8.18.2010

Version, Part 3

Here's another version to bookmark: The Cotton Patch Gospel.

This version has been around for decades and you can still buy it from Koinonia Partners if you want it in print.  Clarence Jordan, who started the Koinonia Movement in Americus, Georgia during the Civil Rights Era was a New Testament Scholar (a farmer with a PhD) who also wrote a paraphrase of the New Testament, but in South Georgia language.  Koinonia Farm and Clarence Jordan are also the influences that led to Habitat for Humanity and many other great mission movements.

This is a fun version to read.  City names have been changed and the language is very much adapted to a specific audience.  For instance, when Joseph and Mary went to Bethlehem, here's how it reads:

It happened in those days that a proclamation went out from President Augustus that every citizen must register. This was the first registration while Quirinius was Secretary of War. So everybody went to register, each going to his own home town.
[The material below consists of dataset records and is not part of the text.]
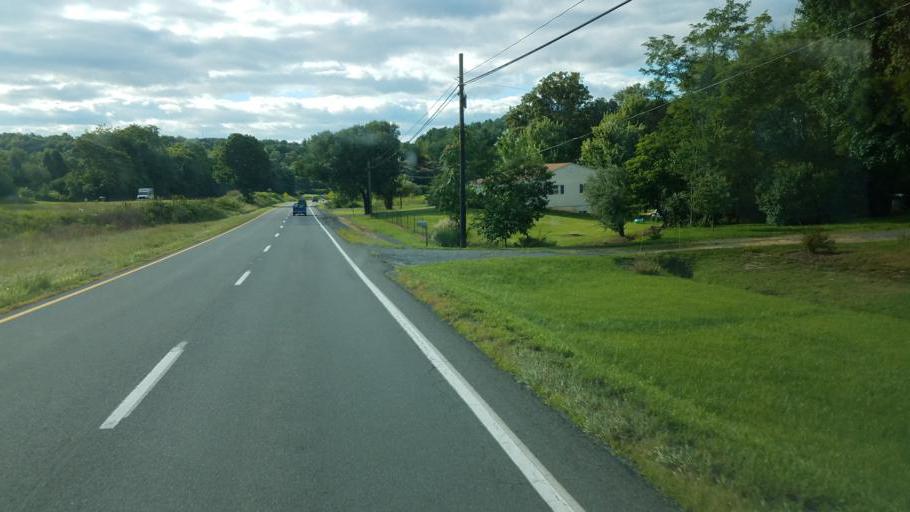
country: US
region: Virginia
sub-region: City of Winchester
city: Winchester
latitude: 39.2587
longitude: -78.2201
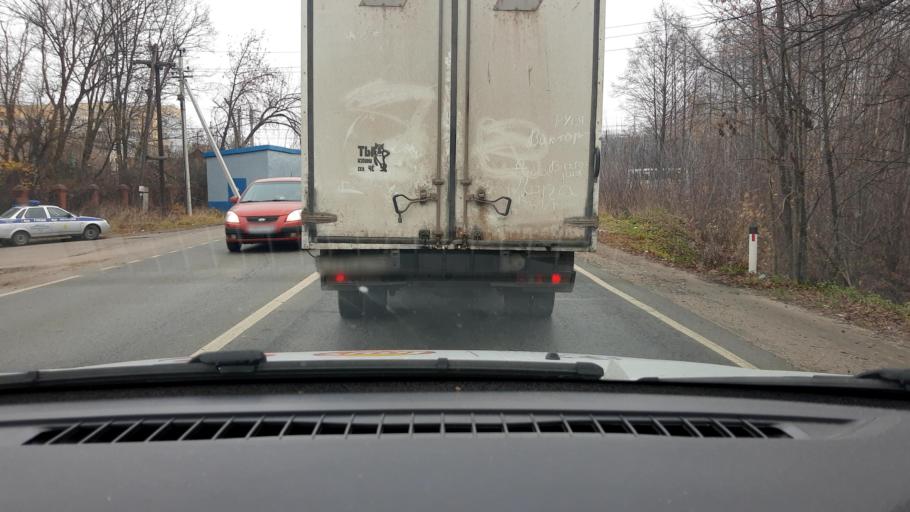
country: RU
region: Nizjnij Novgorod
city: Novaya Balakhna
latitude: 56.5165
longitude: 43.5812
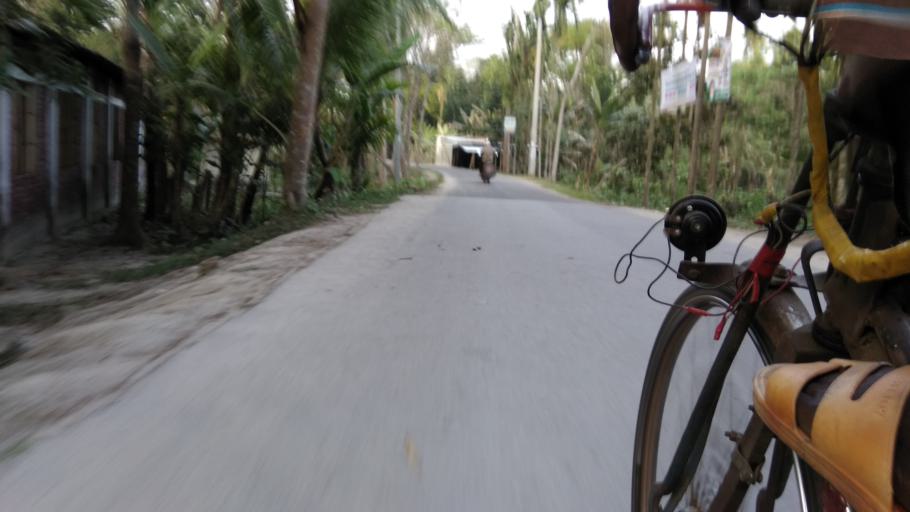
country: BD
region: Barisal
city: Mehendiganj
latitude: 22.9371
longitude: 90.4074
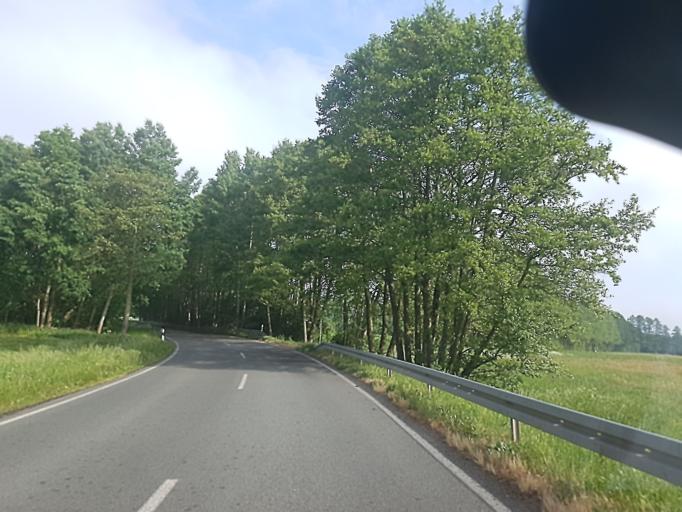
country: DE
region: Saxony-Anhalt
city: Rodleben
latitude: 52.0153
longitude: 12.2314
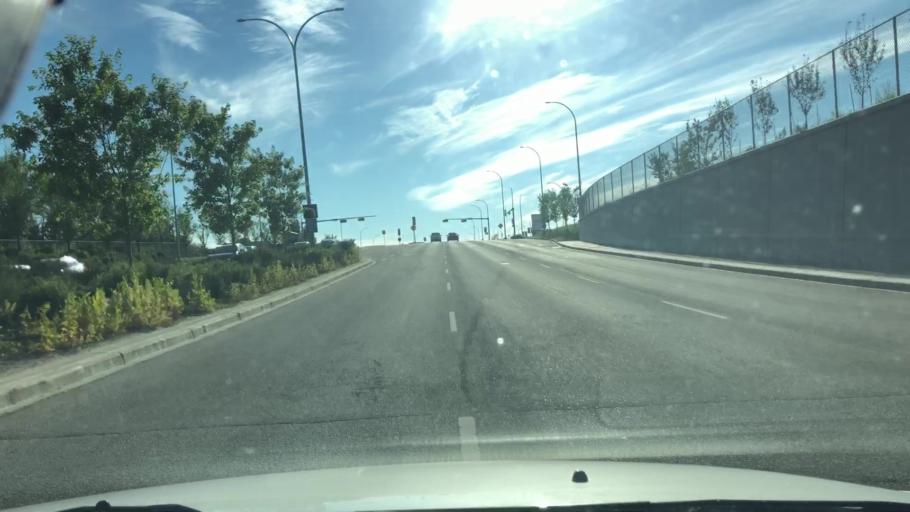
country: CA
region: Alberta
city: St. Albert
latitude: 53.5995
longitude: -113.5659
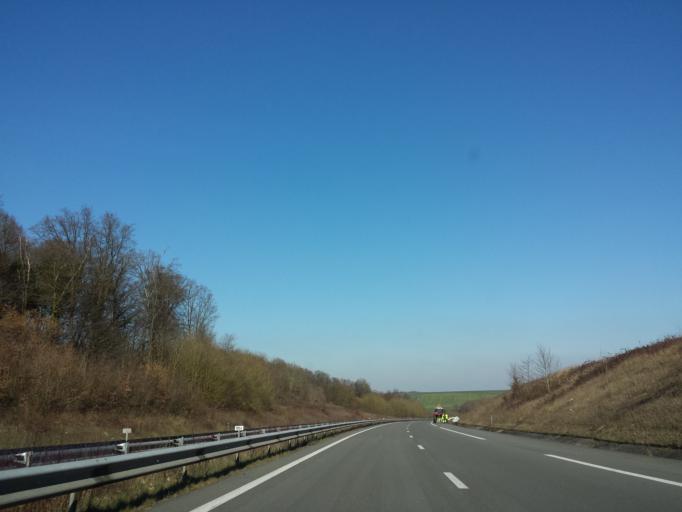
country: FR
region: Picardie
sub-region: Departement de l'Oise
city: Breteuil
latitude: 49.6663
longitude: 2.2085
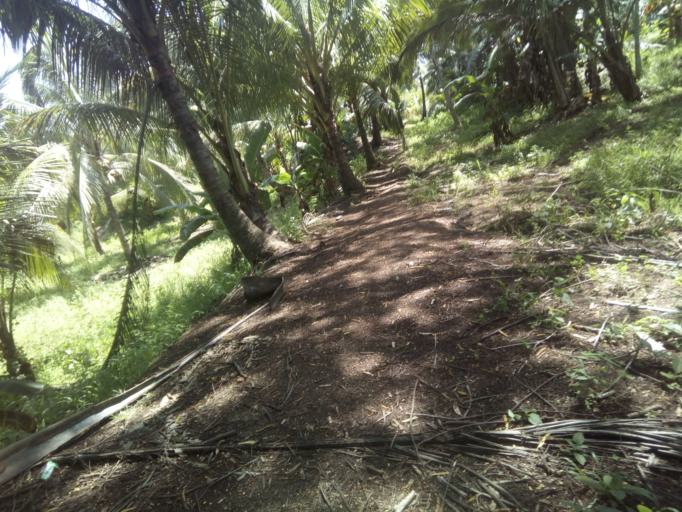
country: PH
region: Caraga
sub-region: Province of Agusan del Sur
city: Santa Josefa
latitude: 7.9579
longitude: 125.9810
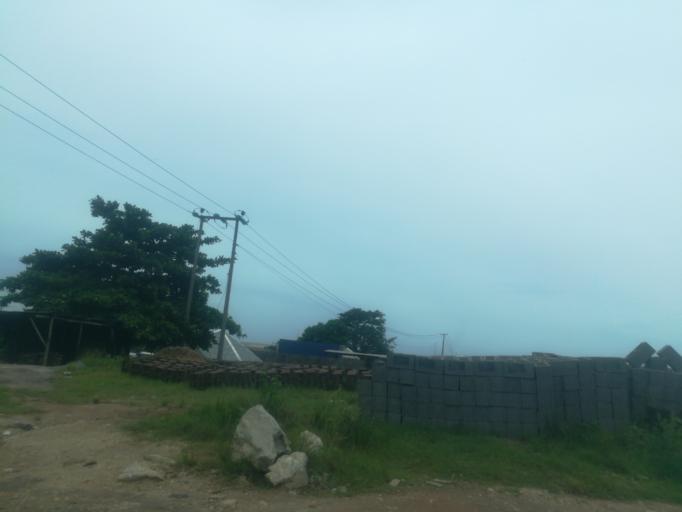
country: NG
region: Oyo
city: Ibadan
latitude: 7.3338
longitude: 3.8870
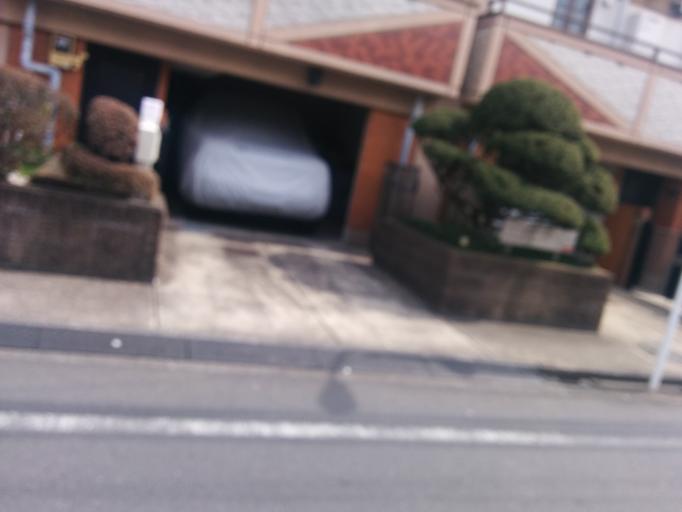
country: JP
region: Tokyo
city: Tokyo
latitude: 35.6850
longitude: 139.6457
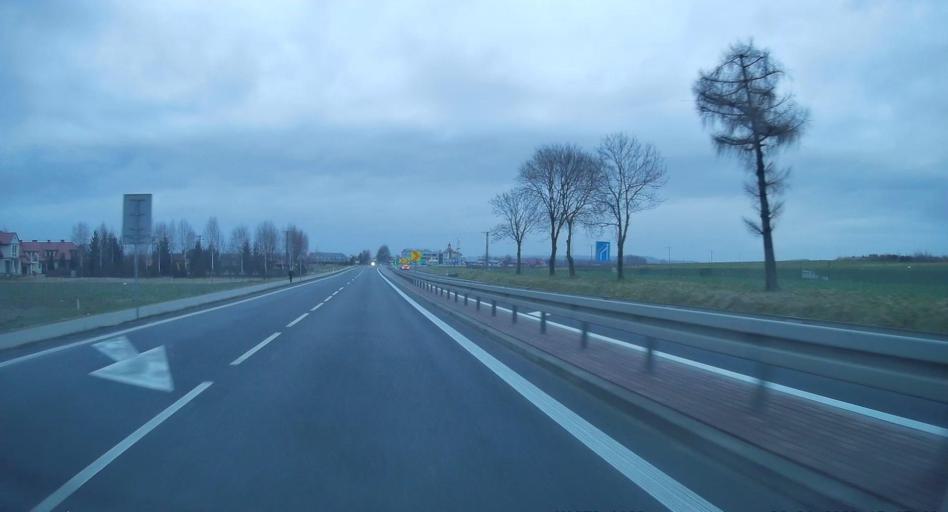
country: PL
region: Subcarpathian Voivodeship
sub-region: Powiat ropczycko-sedziszowski
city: Sedziszow Malopolski
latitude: 50.0688
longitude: 21.6728
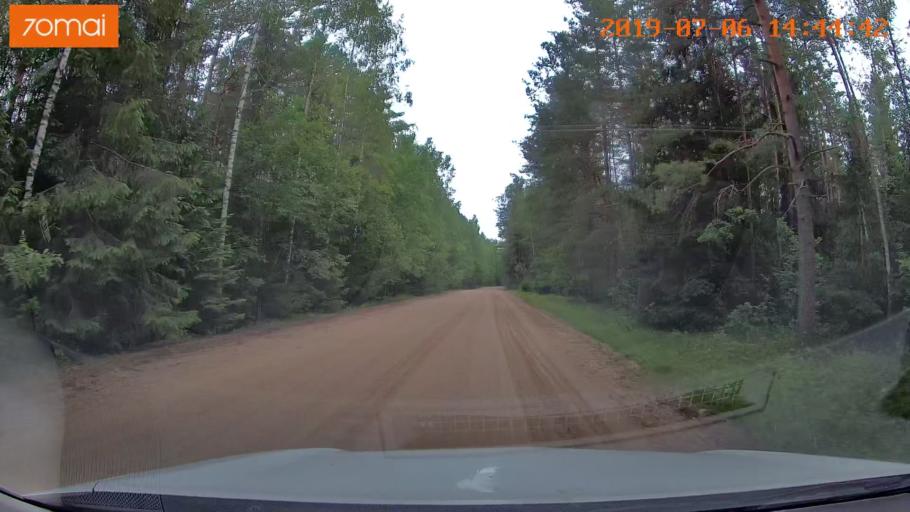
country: BY
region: Minsk
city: Ivyanyets
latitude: 53.9646
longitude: 26.6919
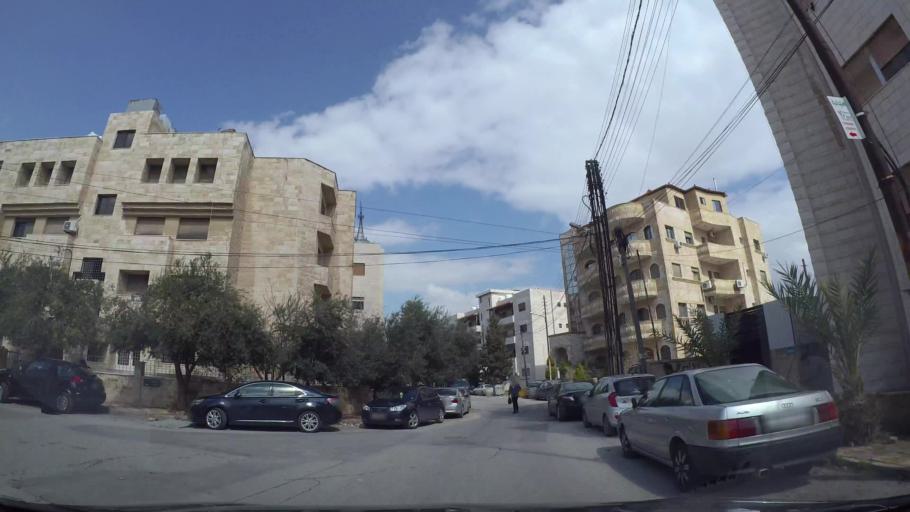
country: JO
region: Amman
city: Amman
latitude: 31.9794
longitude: 35.8984
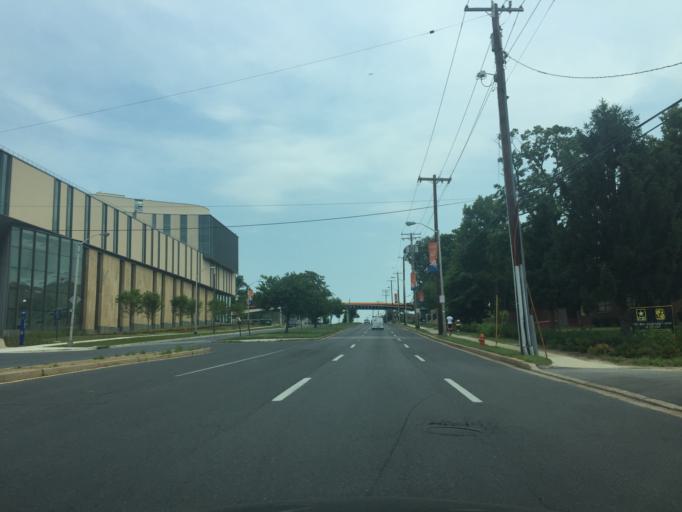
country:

Joseph too went up from south Georgia from the city of Valdosta, to his home in north Georgia, a place named Gainesville, to register with his bride Mary, who by now was heavily pregnant.
When Jesus went to John to be baptized, it says that Jesus went from Albany up to the Chattahoochee.  For a South Georgian (I grew up just outside of Valdosta), I love this version, though it holds no historical or academic authority.  For a native of the South, it will cause you to read a text you thought was familiar and say, "Oh, I never saw it that way before!"  Just wanted to share.